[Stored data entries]
* * *

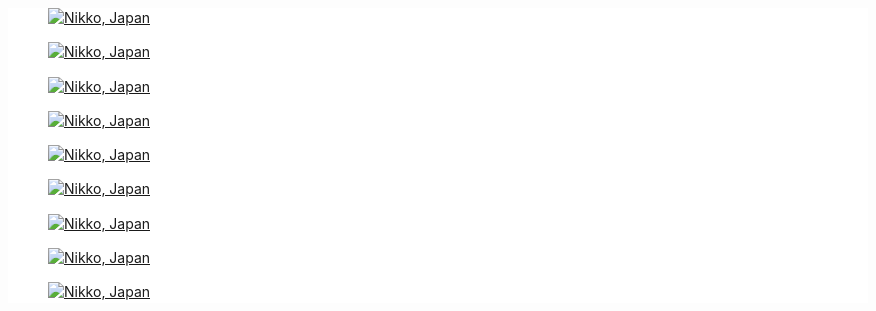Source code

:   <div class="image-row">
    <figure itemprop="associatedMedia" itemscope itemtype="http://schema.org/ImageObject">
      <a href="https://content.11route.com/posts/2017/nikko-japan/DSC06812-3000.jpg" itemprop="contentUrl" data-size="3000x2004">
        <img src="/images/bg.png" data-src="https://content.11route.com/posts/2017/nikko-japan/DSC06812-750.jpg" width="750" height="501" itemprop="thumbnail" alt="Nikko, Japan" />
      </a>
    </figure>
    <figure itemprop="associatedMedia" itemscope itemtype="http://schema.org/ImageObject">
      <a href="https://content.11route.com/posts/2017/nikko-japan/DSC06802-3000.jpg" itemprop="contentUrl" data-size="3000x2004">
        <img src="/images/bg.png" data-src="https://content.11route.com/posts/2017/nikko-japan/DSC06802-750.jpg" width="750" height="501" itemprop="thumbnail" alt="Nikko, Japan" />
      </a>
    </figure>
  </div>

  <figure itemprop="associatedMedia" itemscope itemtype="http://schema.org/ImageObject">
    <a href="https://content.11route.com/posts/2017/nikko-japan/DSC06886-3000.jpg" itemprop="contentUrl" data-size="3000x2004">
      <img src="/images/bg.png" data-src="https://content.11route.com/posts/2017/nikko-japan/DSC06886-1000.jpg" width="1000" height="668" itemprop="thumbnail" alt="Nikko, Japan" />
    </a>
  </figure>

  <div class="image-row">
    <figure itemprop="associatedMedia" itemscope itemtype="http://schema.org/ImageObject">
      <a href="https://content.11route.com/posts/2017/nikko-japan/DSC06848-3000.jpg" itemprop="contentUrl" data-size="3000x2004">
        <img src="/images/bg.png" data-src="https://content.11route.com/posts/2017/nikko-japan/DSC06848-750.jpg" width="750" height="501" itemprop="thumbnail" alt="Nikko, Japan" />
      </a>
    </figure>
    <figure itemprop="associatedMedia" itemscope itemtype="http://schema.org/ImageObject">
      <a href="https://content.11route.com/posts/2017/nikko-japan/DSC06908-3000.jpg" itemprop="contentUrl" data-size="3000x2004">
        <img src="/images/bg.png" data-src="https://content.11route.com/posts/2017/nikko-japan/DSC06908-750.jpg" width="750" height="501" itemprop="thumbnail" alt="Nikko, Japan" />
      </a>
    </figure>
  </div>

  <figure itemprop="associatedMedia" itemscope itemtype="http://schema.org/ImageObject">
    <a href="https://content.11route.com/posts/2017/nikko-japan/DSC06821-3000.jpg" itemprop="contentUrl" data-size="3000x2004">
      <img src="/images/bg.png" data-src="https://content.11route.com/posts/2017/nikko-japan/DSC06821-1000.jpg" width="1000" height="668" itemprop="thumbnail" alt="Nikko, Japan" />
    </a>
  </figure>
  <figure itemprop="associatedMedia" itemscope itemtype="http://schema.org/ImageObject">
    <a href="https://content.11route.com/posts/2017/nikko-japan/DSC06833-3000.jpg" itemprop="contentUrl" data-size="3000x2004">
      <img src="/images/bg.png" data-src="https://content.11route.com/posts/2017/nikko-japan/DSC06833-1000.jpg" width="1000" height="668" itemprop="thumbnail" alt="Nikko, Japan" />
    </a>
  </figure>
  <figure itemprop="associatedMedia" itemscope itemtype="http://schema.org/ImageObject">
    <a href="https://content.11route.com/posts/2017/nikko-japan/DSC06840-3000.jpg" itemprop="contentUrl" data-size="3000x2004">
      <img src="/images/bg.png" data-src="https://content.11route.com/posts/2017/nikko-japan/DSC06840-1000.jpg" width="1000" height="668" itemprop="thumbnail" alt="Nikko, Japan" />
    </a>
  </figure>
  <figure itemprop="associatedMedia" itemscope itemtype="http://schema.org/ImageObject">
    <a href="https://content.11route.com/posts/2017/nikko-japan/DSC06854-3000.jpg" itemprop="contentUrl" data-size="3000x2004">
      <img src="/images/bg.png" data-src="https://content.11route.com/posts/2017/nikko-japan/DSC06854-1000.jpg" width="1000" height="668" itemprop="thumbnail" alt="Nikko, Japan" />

* * *

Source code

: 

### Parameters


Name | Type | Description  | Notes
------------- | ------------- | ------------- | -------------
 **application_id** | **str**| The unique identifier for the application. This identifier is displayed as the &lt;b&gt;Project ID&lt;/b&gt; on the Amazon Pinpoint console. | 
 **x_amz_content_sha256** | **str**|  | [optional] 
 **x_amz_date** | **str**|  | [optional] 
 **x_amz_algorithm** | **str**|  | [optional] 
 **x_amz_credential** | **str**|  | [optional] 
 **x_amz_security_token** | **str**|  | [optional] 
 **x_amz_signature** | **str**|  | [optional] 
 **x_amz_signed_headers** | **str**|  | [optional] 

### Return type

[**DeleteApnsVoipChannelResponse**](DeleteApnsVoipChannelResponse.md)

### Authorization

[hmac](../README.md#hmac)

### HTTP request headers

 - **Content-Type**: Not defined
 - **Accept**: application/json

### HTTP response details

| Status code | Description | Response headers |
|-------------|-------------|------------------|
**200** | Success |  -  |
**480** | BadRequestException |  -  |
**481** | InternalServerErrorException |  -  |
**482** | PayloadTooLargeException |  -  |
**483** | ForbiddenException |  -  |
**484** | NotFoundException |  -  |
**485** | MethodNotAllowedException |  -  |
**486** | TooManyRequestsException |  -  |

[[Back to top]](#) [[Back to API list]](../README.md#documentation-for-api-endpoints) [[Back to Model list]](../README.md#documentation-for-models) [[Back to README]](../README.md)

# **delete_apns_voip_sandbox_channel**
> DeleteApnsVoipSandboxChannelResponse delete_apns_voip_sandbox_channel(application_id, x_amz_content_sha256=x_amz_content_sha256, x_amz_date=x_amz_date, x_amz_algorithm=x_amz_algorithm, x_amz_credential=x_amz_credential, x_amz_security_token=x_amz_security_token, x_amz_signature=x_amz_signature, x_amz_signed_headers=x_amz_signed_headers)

* * *

- WORK TASK:
Could you find every line in the records above that contains the word "thumbnail" and copy it?

- SOLUTION FOR THIS PROBLEM:
        <img src="/images/bg.png" data-src="https://content.11route.com/posts/2017/nikko-japan/DSC06812-750.jpg" width="750" height="501" itemprop="thumbnail" alt="Nikko, Japan" />
        <img src="/images/bg.png" data-src="https://content.11route.com/posts/2017/nikko-japan/DSC06802-750.jpg" width="750" height="501" itemprop="thumbnail" alt="Nikko, Japan" />
      <img src="/images/bg.png" data-src="https://content.11route.com/posts/2017/nikko-japan/DSC06886-1000.jpg" width="1000" height="668" itemprop="thumbnail" alt="Nikko, Japan" />
        <img src="/images/bg.png" data-src="https://content.11route.com/posts/2017/nikko-japan/DSC06848-750.jpg" width="750" height="501" itemprop="thumbnail" alt="Nikko, Japan" />
        <img src="/images/bg.png" data-src="https://content.11route.com/posts/2017/nikko-japan/DSC06908-750.jpg" width="750" height="501" itemprop="thumbnail" alt="Nikko, Japan" />
      <img src="/images/bg.png" data-src="https://content.11route.com/posts/2017/nikko-japan/DSC06821-1000.jpg" width="1000" height="668" itemprop="thumbnail" alt="Nikko, Japan" />
      <img src="/images/bg.png" data-src="https://content.11route.com/posts/2017/nikko-japan/DSC06833-1000.jpg" width="1000" height="668" itemprop="thumbnail" alt="Nikko, Japan" />
      <img src="/images/bg.png" data-src="https://content.11route.com/posts/2017/nikko-japan/DSC06840-1000.jpg" width="1000" height="668" itemprop="thumbnail" alt="Nikko, Japan" />
      <img src="/images/bg.png" data-src="https://content.11route.com/posts/2017/nikko-japan/DSC06854-1000.jpg" width="1000" height="668" itemprop="thumbnail" alt="Nikko, Japan" />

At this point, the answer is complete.